Décryptage

Album de légende : The Chronic de Dr Dre (1992)

13 avril 2023
Par Arthur G.
Album de légende : The Chronic de Dr Dre (1992)

Projet à l’importance pharaonique dans le hip-hop des années 90, The Chronic est un incontournable. Un album si retentissant qu’on se souvient de l’avant et de l’après tant son impact fut majeur. Le premier opus solo de Dr Dre a soufflé ses trente bougies le 15 décembre dernier. Retour sur un séisme dans le gangsta rap qui a lancé l’âge d’or de la West Coast.

Un départ houleux

À l’aube des années 1990, Dr Dre, star mondiale du rap, prend son envol. Après avoir atteint le point de non-retour au sein de Ruthless Records, le producteur et rappeur californien créé son propre label. Le poids démesuré pris par Eazy-E et le traitement privilégié dont ce dernier bénéficie auprès de Jerry Heller, cofondateur du label hôte de N.W.A, agace Dre qui finit par lever l’ancre en 1991. C’est ainsi que Dre décide de quitter son groupe historique, après cinq ans, deux albums studios sont délivrés, dont le grandiose Straight Outta Compton, et une place au sommet du gangsta rap. La même année, Dr Dre érige “Death Row Records » avec Suge Knight, un colosse, membre des Bloods, qui se résout à se lancer dans l’industrie musicale après une tentative de carrière non fructueuse dans le football américain.

--- CONSIGNE 1 ---
D'après l'article sur The Chronic, en quelle année Dr Dre quitte-t-il Ruthless Records ?
--- CONSIGNE 2 ---
Reprenez le passage de l'article sur The Chronic en commençant à "À l’aube des années" et en terminant à "le football américain.", en remplaçant "colosse" par "géant".

--- DONNÉES FOURNIES ---

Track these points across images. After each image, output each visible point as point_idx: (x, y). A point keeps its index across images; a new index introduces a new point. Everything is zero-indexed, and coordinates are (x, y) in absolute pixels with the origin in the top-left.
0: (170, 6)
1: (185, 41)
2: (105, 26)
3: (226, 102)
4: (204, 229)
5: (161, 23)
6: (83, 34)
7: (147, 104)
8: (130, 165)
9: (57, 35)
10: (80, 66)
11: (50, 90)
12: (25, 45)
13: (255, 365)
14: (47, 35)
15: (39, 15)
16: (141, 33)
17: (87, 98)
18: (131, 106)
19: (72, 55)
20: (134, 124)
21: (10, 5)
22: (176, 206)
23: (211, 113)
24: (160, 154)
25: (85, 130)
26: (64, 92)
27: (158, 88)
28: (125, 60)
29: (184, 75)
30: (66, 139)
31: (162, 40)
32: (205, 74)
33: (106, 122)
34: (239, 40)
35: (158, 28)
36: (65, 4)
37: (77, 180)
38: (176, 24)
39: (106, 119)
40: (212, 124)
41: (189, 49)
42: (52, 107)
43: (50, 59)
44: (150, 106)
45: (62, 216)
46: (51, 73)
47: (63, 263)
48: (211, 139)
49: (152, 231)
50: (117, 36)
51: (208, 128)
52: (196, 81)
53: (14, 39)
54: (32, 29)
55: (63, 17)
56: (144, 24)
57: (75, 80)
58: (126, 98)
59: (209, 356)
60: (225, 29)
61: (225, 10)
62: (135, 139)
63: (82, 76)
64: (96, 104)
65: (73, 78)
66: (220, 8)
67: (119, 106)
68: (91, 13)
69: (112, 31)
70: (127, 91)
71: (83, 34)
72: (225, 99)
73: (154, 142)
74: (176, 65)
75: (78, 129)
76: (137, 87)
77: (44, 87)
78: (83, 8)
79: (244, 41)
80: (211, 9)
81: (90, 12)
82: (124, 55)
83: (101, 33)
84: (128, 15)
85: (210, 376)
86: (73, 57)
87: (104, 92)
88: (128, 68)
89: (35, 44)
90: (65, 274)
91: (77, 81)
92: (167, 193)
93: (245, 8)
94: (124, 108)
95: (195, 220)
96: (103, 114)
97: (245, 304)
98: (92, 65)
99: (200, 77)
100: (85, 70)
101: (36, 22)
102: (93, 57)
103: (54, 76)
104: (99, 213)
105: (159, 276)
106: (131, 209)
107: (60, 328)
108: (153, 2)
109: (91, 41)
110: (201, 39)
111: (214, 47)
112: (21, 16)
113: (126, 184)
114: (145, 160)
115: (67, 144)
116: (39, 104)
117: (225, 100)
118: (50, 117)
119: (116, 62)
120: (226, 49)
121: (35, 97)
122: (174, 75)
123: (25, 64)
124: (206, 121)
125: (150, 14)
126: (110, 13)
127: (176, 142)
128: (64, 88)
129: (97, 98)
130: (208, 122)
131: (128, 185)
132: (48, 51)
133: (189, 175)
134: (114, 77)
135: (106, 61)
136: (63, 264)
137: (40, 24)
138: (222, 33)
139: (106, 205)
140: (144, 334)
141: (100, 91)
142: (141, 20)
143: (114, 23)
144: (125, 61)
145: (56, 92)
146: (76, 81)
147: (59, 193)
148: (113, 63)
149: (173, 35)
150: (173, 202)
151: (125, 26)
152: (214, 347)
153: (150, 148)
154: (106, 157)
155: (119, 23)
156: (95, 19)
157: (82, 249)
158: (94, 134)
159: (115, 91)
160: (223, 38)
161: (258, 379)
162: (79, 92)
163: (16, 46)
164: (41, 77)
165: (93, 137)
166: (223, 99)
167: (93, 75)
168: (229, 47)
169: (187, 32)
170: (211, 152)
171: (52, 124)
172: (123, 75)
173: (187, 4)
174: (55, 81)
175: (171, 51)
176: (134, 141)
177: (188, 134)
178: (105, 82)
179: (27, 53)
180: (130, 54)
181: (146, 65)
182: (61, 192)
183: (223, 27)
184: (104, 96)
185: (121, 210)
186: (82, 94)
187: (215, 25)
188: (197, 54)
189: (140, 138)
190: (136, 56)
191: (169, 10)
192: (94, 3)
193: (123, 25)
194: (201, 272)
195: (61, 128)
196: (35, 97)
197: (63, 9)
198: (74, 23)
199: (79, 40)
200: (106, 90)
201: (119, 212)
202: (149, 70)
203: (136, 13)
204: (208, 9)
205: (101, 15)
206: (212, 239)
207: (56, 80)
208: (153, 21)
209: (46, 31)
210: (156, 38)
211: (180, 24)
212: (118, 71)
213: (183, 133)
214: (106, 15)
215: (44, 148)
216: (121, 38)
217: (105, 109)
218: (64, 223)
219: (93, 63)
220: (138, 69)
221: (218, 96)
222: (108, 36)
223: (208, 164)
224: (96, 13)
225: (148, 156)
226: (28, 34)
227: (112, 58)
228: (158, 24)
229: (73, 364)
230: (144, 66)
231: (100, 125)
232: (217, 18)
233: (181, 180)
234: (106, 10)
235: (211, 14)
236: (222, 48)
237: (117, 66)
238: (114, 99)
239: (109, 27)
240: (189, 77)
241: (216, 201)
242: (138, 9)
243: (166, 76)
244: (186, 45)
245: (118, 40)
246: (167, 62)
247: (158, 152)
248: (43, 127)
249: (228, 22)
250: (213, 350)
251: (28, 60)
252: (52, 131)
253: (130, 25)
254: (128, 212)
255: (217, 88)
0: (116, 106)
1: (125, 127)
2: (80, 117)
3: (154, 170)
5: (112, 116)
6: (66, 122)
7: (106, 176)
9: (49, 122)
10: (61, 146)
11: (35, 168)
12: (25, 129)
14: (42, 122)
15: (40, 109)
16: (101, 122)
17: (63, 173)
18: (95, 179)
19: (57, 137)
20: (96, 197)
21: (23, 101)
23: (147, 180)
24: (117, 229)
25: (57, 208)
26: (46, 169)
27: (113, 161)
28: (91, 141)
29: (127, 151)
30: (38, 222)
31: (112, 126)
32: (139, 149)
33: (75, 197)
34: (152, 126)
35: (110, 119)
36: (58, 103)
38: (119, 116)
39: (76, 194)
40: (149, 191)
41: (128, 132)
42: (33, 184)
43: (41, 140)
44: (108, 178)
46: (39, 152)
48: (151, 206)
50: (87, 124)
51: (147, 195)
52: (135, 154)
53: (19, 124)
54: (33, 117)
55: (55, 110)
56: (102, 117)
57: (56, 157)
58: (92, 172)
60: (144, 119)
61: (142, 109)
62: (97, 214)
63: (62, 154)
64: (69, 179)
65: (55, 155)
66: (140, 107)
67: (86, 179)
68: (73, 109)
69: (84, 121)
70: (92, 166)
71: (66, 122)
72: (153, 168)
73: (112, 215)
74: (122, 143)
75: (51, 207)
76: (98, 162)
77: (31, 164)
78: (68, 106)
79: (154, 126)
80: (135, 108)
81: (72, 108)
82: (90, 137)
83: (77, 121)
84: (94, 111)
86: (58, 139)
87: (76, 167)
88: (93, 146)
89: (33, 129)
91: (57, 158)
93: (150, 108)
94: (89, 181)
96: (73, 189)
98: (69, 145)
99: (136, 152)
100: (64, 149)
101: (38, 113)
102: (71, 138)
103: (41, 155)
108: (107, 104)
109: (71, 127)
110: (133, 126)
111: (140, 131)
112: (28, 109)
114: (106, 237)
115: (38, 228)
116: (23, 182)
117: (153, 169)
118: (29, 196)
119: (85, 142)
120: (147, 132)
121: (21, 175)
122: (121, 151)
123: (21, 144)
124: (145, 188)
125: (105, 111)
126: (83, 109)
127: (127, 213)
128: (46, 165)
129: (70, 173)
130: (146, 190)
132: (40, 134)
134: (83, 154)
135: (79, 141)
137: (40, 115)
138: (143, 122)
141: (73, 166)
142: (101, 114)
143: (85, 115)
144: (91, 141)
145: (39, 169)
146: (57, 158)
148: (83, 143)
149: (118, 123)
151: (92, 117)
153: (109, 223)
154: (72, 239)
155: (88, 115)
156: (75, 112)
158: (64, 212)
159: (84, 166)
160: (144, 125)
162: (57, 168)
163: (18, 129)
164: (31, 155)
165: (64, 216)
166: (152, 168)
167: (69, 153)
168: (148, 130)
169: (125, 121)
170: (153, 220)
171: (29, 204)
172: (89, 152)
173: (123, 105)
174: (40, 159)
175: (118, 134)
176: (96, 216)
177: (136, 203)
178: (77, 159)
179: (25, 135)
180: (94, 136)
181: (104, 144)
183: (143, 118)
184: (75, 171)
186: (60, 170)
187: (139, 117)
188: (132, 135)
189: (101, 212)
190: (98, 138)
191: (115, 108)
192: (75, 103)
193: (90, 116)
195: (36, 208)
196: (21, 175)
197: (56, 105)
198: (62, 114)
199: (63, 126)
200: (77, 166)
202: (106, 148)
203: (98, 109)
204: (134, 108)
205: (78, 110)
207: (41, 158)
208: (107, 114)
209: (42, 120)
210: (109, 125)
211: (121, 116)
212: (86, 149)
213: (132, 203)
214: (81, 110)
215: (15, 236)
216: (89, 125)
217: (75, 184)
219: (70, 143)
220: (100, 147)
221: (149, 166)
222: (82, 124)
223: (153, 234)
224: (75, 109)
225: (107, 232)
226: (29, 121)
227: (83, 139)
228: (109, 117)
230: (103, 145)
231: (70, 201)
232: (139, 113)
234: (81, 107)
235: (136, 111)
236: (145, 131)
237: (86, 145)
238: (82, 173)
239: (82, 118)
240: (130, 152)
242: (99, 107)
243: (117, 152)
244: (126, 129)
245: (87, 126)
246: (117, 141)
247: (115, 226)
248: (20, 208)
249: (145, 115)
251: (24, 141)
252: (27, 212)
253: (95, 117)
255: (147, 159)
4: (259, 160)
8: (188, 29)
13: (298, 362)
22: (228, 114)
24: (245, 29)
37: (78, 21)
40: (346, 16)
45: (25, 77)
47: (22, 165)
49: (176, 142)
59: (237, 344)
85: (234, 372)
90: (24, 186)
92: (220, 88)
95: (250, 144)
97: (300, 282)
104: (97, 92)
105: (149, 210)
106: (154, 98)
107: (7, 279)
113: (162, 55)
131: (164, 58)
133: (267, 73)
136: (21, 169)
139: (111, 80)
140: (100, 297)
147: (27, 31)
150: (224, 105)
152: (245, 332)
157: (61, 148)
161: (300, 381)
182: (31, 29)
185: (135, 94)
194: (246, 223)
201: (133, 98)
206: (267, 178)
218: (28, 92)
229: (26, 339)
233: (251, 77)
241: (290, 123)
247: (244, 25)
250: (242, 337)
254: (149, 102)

--- RÉPONSE FINALE 1 ---
En 1991.

--- RÉPONSE FINALE 2 ---
À l’aube des années 1990, Dr Dre, star mondiale du rap, prend son envol. Après avoir atteint le point de non-retour au sein de Ruthless Records, le producteur et rappeur californien créé son propre label. Le poids démesuré pris par Eazy-E et le traitement privilégié dont ce dernier bénéficie auprès de Jerry Heller, cofondateur du label hôte de N.W.A, agace Dre qui finit par lever l’ancre en 1991. C’est ainsi que Dre décide de quitter son groupe historique, après cinq ans, deux albums studios sont délivrés, dont le grandiose Straight Outta Compton, et une place au sommet du gangsta rap. La même année, Dr Dre érige “Death Row Records » avec Suge Knight, un géant, membre des Bloods, qui se résout à se lancer dans l’industrie musicale après une tentative de carrière non fructueuse dans le football américain.